A busy yet beautiful September morning, 8.52 a.m. A platform at a railway station, the departure signal is to ring in two minutes. A man reflects on an argument with his wife, a young couple discusses the structure of a romantic comedy, a hungover policeman looks out of the window at a woman running in vain to catch a speeding train...
Each of the travellers carries their own story, chases their own dream, bears their own worries. And each of them plays their particular song in their head. A man watering flowers and Sally, a café waitress humming her favourite song “Bette Davis Eyes” along with the radio, observe the buzzing train from their windows. Then the world stops. At 8.55 a.m., Sally drops her coffee cup. The train explodes right in front of her eyes...

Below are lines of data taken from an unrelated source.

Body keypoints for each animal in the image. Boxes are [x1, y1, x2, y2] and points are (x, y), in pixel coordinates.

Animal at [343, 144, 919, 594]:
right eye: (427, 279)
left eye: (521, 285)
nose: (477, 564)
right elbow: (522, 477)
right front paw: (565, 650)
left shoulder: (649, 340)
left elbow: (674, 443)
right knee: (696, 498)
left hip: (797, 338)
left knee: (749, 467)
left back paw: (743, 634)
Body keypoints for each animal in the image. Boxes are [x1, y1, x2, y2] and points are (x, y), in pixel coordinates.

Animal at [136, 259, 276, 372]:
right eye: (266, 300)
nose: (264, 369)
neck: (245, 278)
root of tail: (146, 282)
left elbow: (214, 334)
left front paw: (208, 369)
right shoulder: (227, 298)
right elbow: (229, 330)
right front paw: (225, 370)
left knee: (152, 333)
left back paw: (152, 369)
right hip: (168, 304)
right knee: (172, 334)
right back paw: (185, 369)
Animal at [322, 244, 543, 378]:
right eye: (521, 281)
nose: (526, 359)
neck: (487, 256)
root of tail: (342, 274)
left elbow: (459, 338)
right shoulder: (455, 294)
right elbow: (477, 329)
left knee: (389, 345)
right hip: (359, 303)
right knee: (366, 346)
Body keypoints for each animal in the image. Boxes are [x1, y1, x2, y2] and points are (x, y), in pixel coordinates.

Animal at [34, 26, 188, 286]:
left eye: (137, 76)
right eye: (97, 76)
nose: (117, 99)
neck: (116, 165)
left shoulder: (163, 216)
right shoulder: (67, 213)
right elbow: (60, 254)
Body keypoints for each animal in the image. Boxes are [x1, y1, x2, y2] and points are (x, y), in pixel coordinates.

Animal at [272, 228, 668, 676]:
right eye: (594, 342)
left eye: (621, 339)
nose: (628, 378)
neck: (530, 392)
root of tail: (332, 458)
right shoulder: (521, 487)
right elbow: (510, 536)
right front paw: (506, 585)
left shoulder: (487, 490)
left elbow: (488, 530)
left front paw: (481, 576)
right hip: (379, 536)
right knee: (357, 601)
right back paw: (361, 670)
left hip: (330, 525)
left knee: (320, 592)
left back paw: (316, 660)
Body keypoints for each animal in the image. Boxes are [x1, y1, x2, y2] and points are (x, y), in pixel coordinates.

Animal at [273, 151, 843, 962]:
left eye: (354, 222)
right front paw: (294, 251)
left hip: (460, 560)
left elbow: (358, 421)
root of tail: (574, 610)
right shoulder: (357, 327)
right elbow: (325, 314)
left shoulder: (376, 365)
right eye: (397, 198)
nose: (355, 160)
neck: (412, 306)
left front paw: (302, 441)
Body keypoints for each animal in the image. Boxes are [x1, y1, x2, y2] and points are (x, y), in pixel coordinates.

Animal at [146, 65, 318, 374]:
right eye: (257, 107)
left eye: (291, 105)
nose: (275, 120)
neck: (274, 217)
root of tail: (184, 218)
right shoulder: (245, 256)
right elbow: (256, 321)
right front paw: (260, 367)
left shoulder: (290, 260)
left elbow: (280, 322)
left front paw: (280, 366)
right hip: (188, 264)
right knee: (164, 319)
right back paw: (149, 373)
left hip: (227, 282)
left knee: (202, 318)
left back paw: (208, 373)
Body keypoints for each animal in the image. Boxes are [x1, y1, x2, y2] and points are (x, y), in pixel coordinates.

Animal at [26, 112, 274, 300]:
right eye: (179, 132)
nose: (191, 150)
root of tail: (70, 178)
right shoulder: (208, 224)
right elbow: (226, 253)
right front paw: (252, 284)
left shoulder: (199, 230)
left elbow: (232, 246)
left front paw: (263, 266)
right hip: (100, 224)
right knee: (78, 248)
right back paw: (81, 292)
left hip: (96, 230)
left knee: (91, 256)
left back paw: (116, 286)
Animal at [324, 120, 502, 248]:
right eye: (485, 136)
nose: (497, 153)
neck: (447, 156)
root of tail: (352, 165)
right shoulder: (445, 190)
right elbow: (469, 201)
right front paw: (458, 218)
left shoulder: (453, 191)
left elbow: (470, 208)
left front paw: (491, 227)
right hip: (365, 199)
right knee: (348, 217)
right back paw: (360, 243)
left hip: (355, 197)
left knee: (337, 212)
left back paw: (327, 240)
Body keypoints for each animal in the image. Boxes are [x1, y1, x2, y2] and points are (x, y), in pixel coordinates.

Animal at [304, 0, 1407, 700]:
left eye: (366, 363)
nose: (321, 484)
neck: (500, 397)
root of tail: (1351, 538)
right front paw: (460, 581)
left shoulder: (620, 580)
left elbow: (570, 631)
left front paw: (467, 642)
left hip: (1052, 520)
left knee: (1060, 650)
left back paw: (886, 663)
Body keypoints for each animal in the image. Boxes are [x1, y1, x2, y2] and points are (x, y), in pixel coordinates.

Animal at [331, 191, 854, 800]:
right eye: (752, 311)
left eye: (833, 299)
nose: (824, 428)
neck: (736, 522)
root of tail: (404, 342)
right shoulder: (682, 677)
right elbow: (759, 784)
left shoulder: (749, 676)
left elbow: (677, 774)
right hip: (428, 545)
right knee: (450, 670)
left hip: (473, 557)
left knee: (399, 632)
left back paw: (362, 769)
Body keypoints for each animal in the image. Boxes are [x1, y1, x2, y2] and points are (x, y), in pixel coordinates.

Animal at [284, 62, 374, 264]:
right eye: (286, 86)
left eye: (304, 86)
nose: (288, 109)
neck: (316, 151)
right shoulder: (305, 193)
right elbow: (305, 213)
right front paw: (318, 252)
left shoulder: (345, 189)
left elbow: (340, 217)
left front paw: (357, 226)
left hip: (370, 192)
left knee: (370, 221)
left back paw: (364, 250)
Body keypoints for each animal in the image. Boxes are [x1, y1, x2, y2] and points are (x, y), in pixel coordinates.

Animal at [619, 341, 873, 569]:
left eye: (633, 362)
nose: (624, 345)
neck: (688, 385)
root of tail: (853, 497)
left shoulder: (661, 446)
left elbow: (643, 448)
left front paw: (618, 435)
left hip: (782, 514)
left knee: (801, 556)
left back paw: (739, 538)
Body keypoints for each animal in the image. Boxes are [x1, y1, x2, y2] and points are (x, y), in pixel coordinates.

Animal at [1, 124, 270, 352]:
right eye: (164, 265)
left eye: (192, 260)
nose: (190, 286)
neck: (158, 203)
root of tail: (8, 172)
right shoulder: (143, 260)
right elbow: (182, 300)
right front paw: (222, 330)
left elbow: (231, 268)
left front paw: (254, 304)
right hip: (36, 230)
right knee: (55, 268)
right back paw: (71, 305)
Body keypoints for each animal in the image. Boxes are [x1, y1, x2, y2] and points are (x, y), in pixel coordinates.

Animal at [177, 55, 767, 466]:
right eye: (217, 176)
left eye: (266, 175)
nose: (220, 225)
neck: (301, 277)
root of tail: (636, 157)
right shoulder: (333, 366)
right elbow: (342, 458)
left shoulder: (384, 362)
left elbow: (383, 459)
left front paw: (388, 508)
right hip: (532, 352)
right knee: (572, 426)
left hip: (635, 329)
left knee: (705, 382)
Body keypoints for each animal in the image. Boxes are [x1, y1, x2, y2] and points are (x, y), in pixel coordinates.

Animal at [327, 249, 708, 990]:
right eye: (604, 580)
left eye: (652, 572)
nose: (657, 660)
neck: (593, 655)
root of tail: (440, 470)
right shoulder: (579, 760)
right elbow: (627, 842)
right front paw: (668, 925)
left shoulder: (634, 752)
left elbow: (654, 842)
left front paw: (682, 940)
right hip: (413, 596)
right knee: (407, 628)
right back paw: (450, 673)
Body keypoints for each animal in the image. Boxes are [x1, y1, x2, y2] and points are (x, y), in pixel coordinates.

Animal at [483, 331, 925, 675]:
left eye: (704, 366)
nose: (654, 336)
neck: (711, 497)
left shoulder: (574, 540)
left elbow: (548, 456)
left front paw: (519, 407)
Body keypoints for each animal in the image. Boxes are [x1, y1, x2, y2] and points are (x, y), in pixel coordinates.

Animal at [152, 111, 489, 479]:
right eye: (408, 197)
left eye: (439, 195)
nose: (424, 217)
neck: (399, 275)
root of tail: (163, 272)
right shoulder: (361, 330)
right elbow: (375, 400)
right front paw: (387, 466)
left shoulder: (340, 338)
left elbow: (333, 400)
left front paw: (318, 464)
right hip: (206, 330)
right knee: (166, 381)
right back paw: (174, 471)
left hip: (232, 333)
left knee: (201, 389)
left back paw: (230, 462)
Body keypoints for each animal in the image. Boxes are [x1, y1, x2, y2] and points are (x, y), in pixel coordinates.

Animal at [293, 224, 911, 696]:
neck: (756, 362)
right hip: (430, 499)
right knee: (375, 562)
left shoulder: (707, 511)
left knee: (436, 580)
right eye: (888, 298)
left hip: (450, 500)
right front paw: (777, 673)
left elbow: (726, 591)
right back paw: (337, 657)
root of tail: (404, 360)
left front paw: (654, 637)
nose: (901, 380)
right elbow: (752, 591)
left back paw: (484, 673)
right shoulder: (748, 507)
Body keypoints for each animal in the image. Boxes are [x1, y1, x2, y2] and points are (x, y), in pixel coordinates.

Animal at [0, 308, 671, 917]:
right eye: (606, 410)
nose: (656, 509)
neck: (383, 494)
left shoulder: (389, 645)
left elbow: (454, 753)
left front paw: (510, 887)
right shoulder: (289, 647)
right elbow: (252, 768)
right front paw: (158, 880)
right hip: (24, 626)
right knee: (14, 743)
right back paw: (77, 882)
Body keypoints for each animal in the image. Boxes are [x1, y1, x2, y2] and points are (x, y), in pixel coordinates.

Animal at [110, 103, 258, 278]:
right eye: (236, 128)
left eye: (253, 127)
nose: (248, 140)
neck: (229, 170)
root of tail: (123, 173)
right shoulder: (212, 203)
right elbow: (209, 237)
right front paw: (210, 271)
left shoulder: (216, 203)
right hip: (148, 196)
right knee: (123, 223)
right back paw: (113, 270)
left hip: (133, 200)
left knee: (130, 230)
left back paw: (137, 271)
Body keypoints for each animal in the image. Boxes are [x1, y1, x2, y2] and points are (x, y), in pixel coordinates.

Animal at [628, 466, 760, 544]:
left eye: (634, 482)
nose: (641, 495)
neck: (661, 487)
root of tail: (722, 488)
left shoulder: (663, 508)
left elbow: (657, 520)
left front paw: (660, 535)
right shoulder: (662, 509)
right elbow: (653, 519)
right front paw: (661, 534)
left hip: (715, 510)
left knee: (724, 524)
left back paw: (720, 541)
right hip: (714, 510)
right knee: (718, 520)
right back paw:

How to describe the indescribable? And how to describe the minutes just before? Roland Schimmelpfennig remains true to his peculiar features in this play: his specific poetics, post-dramatic structure of the text, repeated lines, and variable casting of the characters. The author narrates the story backwards, minute by minute, revealing the thoughts, desires, passions, and dreams of the unsuspecting people whose fates meet and disappear in the minute of explosion. While the author refers to the 2004 terrorist attack in Madrid as his inspiration, actually all his recent dramas touch on a sudden apocalypse that can be reversed, in one way or another, in the wormhole of time. The December shooting at the Prague Faculty of Arts unfortunately makes this play painfully relevant for the Czech audience.
Yet, an undercurrent of a strong hope and the urge not to give up flows through the text. Indeed, the events could have unfolded differently had Sally met the man with the sports bag, and you can always stop time with a bit of luck. Or at least catch a falling cup.